O MEDO À LIBERDADE (IV), por Rubens Pinto Lyra

Imagem do documentário ‘O espelho do mártires’ disponível em santainquisicaocatolicablogspot

“Os que não se lembram do passado são condenados a revivê-lo” (Santayana).

Avançamos, nas sociedades democráticas, na conquista das liberdades individuais, pois nelas o Estado não pode tolher ou dificultar o seu exercício. Nem por isso os indivíduos alcançaram, como muitos pensam, a sua efetiva autonomia.

Seu comportamento continua sujeito à influência determinante de condicionamentos de natureza psicológica, que se traduzem na interiorização de exigências externas ao seu eu. Elas tendem a conformá-los ao pensamento, estilo e modo de vida dominante, alienando-os de si e dos outros, ao privá-los de raciocinar e se comportar de forma autônoma.

Destarte, o crescimento genuíno do ego é tolhido, lhes sendo acrescentado um pseudo-ego, que consiste essencialmente na incorporação de padrões de pensar e de sentir impostos à sua consciência. Em outras palavras, o individualismo vigente funciona como um invólucro, asfixiando a afirmação do individualismo que liberta: aquele que permite sermos originais, raciocinarmos livremente, e, sobretudo, exteriorizarmos sem censura o nosso pensamento.

Esmagados por esse individualismo pervertido, reina soberana o que Fromm chama de autoridade anônima, disfarçada no senso comum, nos “comportamentos normais”, em suma, em posicionamentos moldados pela “opinião pública”. Aliás, alguns deles influenciaram fortemente as eleições de outubro de 2018, como o mito de que a corrupção seria o problema número um do Brasil ou que “o clamor popular” deve determinar a atuação dos poderes de Estado, como o Judiciário.

Para a prevalência de tais concepções, existe o que os marxistas denominam aparelhos ideológicos, como o monopólio midiático televisivo existente no Brasil.
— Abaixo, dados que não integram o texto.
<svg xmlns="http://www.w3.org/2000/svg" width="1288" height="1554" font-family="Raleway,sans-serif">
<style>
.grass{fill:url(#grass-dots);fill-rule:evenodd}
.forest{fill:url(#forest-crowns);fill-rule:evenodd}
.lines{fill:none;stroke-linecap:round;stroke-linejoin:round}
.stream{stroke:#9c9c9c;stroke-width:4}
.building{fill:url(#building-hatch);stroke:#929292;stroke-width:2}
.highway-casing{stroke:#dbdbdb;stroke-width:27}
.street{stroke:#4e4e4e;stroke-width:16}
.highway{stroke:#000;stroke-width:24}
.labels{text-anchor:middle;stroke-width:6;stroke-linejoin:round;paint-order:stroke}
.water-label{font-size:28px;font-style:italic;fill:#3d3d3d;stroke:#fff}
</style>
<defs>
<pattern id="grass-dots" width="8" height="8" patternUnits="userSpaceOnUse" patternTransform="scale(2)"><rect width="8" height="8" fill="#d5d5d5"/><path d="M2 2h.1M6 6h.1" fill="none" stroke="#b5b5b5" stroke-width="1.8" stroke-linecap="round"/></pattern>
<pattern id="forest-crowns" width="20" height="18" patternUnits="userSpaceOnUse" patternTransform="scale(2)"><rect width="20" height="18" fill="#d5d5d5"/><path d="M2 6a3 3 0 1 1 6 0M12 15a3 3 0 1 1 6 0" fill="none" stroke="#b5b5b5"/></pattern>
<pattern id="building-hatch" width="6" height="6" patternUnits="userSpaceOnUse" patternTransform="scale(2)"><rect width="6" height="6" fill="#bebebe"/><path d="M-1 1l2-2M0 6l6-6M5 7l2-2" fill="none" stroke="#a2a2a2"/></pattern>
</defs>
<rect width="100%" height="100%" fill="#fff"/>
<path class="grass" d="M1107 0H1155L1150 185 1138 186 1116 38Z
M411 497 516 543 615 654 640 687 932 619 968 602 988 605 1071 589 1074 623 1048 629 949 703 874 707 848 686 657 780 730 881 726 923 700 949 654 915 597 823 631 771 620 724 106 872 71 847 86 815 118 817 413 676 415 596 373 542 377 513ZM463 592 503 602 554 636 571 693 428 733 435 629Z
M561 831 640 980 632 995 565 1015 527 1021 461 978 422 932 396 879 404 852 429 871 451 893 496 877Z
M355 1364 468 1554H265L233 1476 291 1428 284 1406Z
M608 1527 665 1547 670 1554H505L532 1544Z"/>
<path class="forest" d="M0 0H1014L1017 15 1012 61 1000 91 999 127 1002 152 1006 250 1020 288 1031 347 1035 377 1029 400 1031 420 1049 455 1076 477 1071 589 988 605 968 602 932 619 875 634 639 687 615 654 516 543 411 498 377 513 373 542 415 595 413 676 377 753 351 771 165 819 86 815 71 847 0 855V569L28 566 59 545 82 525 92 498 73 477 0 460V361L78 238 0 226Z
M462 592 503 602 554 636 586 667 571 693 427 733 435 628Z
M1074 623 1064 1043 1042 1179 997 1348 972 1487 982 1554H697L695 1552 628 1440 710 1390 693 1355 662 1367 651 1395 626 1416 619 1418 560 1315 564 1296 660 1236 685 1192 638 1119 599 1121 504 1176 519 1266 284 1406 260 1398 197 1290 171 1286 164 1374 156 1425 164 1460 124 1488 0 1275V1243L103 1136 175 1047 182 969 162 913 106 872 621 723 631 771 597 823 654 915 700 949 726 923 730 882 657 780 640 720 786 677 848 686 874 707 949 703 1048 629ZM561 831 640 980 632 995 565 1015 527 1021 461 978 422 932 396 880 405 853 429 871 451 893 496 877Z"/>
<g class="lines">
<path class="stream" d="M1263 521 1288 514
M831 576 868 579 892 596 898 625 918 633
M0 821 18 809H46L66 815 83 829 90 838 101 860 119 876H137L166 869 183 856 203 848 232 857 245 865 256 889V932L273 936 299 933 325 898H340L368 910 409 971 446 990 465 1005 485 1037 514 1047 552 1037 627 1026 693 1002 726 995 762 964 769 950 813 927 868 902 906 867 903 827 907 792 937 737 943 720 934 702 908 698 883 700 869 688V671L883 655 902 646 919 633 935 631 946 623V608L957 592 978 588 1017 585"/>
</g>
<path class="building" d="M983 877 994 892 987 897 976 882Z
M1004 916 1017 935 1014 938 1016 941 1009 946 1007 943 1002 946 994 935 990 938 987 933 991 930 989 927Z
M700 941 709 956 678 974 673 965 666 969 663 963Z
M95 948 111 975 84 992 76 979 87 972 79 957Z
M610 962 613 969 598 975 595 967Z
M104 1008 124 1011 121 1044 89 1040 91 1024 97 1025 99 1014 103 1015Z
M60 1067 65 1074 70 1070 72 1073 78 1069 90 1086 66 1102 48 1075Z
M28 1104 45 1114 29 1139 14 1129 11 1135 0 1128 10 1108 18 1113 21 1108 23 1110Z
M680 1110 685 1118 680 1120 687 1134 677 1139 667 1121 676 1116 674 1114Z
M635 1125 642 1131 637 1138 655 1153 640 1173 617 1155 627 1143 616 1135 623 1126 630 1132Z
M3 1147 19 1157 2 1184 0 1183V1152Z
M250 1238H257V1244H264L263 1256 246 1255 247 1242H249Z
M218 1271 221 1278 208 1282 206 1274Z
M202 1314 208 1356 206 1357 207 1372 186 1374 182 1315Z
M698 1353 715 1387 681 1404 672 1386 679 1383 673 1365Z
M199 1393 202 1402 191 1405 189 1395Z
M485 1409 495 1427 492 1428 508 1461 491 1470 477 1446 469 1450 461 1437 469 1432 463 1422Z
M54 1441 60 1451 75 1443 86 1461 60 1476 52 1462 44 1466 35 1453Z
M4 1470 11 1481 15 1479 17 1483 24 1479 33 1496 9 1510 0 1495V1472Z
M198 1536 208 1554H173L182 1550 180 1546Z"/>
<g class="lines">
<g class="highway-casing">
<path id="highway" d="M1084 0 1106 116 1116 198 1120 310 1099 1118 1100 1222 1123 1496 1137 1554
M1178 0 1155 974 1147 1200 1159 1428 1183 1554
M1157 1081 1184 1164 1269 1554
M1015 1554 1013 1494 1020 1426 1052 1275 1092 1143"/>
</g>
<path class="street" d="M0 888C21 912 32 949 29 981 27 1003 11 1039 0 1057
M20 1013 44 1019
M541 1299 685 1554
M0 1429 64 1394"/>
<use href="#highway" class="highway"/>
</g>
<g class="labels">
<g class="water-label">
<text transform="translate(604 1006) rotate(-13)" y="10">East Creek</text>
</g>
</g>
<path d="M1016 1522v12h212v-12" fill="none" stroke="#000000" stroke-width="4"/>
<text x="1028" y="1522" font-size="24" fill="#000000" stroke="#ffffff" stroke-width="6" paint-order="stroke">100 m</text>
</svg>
Eles inculcaram nos indivíduos, amparados na quase exclusividade desse monopólio na difusão do pensamento e da cultura – mediante a repetição exaustiva de suas “verdades” – a hostilidade à política, como se dela não dependessem todos os aspectos da vida social.

O entorpecimento da capacidade crítica, derivado desse processo, levou cidadãos a desprezarem o voto como instrumento de escolha entre distintos projetos de sociedade. Não obstante a sua subsunção a uma visão conformista da política, eles supõem se guiar por opiniões próprias, quando, regra geral, seguem as que são impostas de fora. Mesmo quando as têm, preferem não exteriorizá-las, pois tal procedimento pode marginalizá-los, deixando inseguros das consequências advindas de sua demonstração de autonomia.

Por isso, eventos sociais, como reuniões de família, comemorações natalinas, reuniões de colegas e outras confraternizações desse gênero são, em geral, marcadas pela superficialidade, ou mesmo pela hipocrisia. Seus protagonistas preferem não arriscar as consequências do exercício da liberdade crítica – a exemplo da discussão de suas preferências eleitorais – que poderia causar rupturas difíceis de suportar.

Também evitam a exteriorização franca de opiniões sobre as dificuldades nas suas relações pessoais, quando somente ela é que pode ensejar o surgimento de laços baseados na amizade autêntica, sinceridade e afeto. A vitória da liberdade, ao triunfar sobre os constrangimentos psicológicos e deformações de comportamento que a cerceiam, sobrepujando relações vazias, dominadas pela formalidade, só será exequível se a democracia evoluir para uma sociedade em que o livre desabrochar das potencialidades do indivíduo seja a meta e a finalidade da vida social.

Na visão de Erich Fromm, uma sociedade “em que a vida não careça de nenhuma justificativa dada pelo sucesso ou qualquer outra coisa, em que o indivíduo não seja subordinado ou manipulado por qualquer força alheia, que seja o Estado, o sistema econômico ou interesses materiais espúrios; uma sociedade em que os ideais do homem não se limitem á interiorização de exigências externas, mas que provenham realmente dele e exprimam os objetivos oriundos de seu próprio ego”.